EV News

Porsche buys up Croatian electric bicycle maker Greyp

Published by
Joshua S. Hill

German automaker Porsche has acquired a majority stake in Croatian electric bicycle (e-bike) manufacturer Greyp Bikes, continuing its effort to acquire stakes in more companies to broaden its electric and digital offerings.

Greyp is a subsidiary of Croatia’s Rimac Automobili, which in tun is 24 per cent owned by Porsche after a share purchase in June, 2018 was expanded in the following years.

Porsche said its majority takeover of Greyp – which will leave only Mate Rimac and other Greyp founders retaining a minority stake in the company – will help to further expand its activities in the sector.

“Porsche is a pioneer of sustainable mobility and is consistently driving forward its e-mobility strategy,” said Lutz Meschke, deputy chairman of the executive board of Porsche AG.

“Porsche has been a leading provider of plug-in hybrids for years, in 2019 we launched the first all-electric Porsche – the Taycan – and last year, one in three of the vehicles we delivered was fitted with an electric motor. Our ambitious goal is to have a CO2-neutral balance sheet across the entire value chain by 2030.”
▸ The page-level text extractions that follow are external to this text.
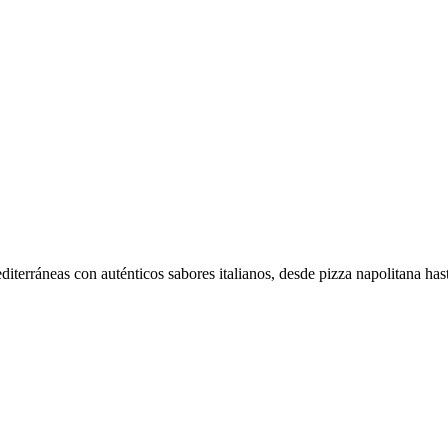
terráneas con auténticos sabores italianos, desde pizza napolitana hasta 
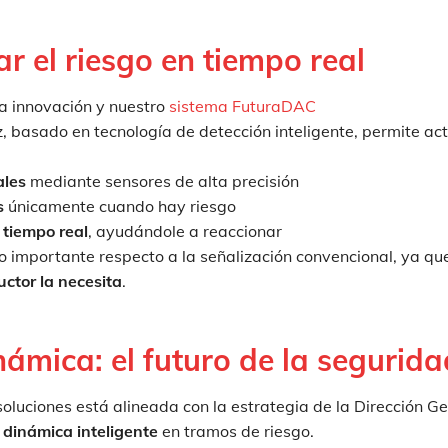
ar el riesgo en tiempo real
la innovación y nuestro
sistema FuturaDAC
z, basado en tecnología de detección inteligente, permite ac
ales
mediante sensores de alta precisión
s
únicamente cuando hay riesgo
 tiempo real
, ayudándole a reaccionar
 importante respecto a la señalización convencional, ya q
ctor la necesita
.
ámica: el futuro de la segurida
 soluciones está alineada con la estrategia de la Dirección G
 dinámica inteligente
en tramos de riesgo.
Greyp currently offers a number of e-bikes across three specific model ranges – the eMTB (mountain bike), the eSUV city/trekking bike, and the high-speed eHyper. A fourth model range, the eCity, is due to launch in 2023.

Mate Rimac, CEO of Rimac Group, aside the company now had a 100-people strong team that had “undoubtedly created the most connected and technologically advanced e-bikes on the market.

Porsche has claimed that it will also look to deploy the knowledge gained from the battery-electric drive in its vehicle models into the fast-growing e-bike market, which have a fixed place in Porsche’s e-mobility strategy.

Back in March, Porsche expanded its range of bikes with the Porsche eBike Sport and eBike Cross, both of which have almost sold out and received a positive market response.

As of March, Porsche had invested stakes in over 20 start-ups and eight venture capital funds, and is looking to invest a total of €15 billion in new technology over the next five years, with €6.5 billion earmarked as development costs for the hybridisation and electrification of vehicles.

A further €5.5 billion will be invested in digitalisation issues such as intelligent mobility offers, car IT, innovations and new business processes; and €3 billion in facilities relating to e-mobility such as charging infrastructure or buildings for the production of electric vehicles.